Автор умер ушла в историю творимая легенду ушли яростные взаимные нападки его критиков. Остался текст, написанный вопреки старой литературной технике. Текст доказывает свое: два миллиона, пять миллионов, десять миллионов, тридцать миллионов экземпляров... Секрет все-таки - в тексте.

ТЕКСТ

Первое время мысль о художемственном строении повести Н. Островского не приходит никому в голову. Люди неискушенные взахлеб читают "Как закалялась сталь": они думают, что на них действует содержание; "форма" попросту не нужна, о ней забывают. Люди искушенные - наталкиваются на профессиональную несделанность текста; разнородная материя не укладывается в привычные представления: в ней нет "стиля". С тем и входит Островский в зенит своей прижизненной славы: содержание - само по себе, форма - сама по себе. Когда надо примирить эти начала и найти успеху профессиональное объяснение, всплывает словечко "вопреки". Нет, кажется, ни одного критика, который, коснувшись художественной стороны повести, не посожалел бы ласково о недостатках: о не-прописанности многочисленных героев, о недоработке языка.

Впрочем, - следует обычно далее, - содержание этой книги таково, что действует... несмотря на слабости формы.

Так вот. Хочу сразу отбросить этот лукавый ход.

В истории мировой литературы живет загадка бесстильных книг.

Если книгу запоем читают миллионы, а стиля нет, значит, секрет в том, что его нет, значит, - не надо никакого другого стиля, значит, здесь стиль - это его отсутствие.

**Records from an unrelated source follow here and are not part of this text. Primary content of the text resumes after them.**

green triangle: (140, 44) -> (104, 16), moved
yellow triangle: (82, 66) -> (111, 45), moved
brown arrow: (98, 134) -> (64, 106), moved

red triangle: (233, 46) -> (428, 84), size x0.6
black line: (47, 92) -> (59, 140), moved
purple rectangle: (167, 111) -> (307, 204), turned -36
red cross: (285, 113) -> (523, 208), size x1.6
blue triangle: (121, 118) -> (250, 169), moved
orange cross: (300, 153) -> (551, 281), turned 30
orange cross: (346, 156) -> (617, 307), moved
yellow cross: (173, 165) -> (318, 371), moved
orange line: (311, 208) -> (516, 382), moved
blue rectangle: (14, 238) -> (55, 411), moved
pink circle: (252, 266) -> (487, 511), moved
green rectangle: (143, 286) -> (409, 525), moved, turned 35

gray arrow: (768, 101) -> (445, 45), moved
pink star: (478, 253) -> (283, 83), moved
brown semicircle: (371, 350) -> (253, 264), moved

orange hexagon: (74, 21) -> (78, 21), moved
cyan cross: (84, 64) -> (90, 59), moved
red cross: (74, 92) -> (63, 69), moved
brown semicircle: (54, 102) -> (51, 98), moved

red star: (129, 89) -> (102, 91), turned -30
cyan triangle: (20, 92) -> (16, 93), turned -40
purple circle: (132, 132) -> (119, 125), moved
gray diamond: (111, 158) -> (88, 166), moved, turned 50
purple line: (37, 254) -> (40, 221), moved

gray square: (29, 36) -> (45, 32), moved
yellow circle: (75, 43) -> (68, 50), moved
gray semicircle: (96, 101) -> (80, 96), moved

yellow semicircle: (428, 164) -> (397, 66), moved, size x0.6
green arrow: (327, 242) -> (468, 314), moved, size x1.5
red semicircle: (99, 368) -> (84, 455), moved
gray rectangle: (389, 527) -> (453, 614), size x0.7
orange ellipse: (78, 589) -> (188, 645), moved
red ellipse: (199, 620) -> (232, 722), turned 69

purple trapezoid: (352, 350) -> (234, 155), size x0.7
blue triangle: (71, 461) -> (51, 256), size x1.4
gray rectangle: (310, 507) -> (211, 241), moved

Нет содержания вне формы; написанное - единственная реальность, через которую действует произведение; книгу нельзя переписать другим языком, это будет другая книга.

Боюсь представить себе в этой неумело-пронзительной повести "исправленную"

форму, "прописанные" характеры, "доработанный" язык: жизнь Корчагина немыслимо написать другими словами, чем написалась она однажды, без правил, без уговору, без заданного "стиля".

Правило же, укорененное в наших умах столетним развитием русской классики, говорит другое. Мы привыкли думать, что книгу нельзя понять вне сугубо литературной структуры, принятой и усвоенной с первых строк. Верно: всегда есть писатели, которые говорят всю правду о своем бытии именно через блестящую, последовательную литературность. Есть эпохи, когда развитый стиль способен вобрать в себя и выразить полную глубину бытия. Русская классика прошлого века именно и создала такую эпоху в нашей культурной истории.

" - Елена, сжалься надо мной - уйди, я чувствую, я могу умереть - я не выдержу... Елена... Она затрепетала вся".

Попробуйте уловить тайну этой инверсии, попробуйте превзойти литературное перо Тургенева.

И вот на смену этому совершенному, уравновешенному, прекрасному стилю является горячечный, препинающийся Достоевский, и его скачущий, бредовый, засоренный газетчиной, варварский слог встречают с недоумением: он ниже стиля!

Потом оказывается - выше.

Три гения высятся над хребтом великой русской классики, уходя вершинами в пророческую высоту: Гоголь, Достоевский и Толстой; все трое - плоть от плоти литературы, все трое - порождение ее совершенного стиля и все трое взламывают, преодолевают, сокрушают этот породивший их стиль, подчиняясь более высокому и властному зову. Гоголь заявляет: "Я до сих пор, как ни бьюсь, не могу обработать слог и язык свой... Они у меня до сих пор в таком неряшестве, как ни у кого даже из дурных писателей... Все мною написанное замечательно только в психологическом значении, но оно никак не может быть образцом словесности". Достоевский признается: "Я очень хорошо знаю, что пишу хуже Тургенева". Толстой говорит о невозможности выразить словами то, что его мучает, и отсюда - его непроходимые периоды, его запутанные сцепления, его невероятный синтаксис.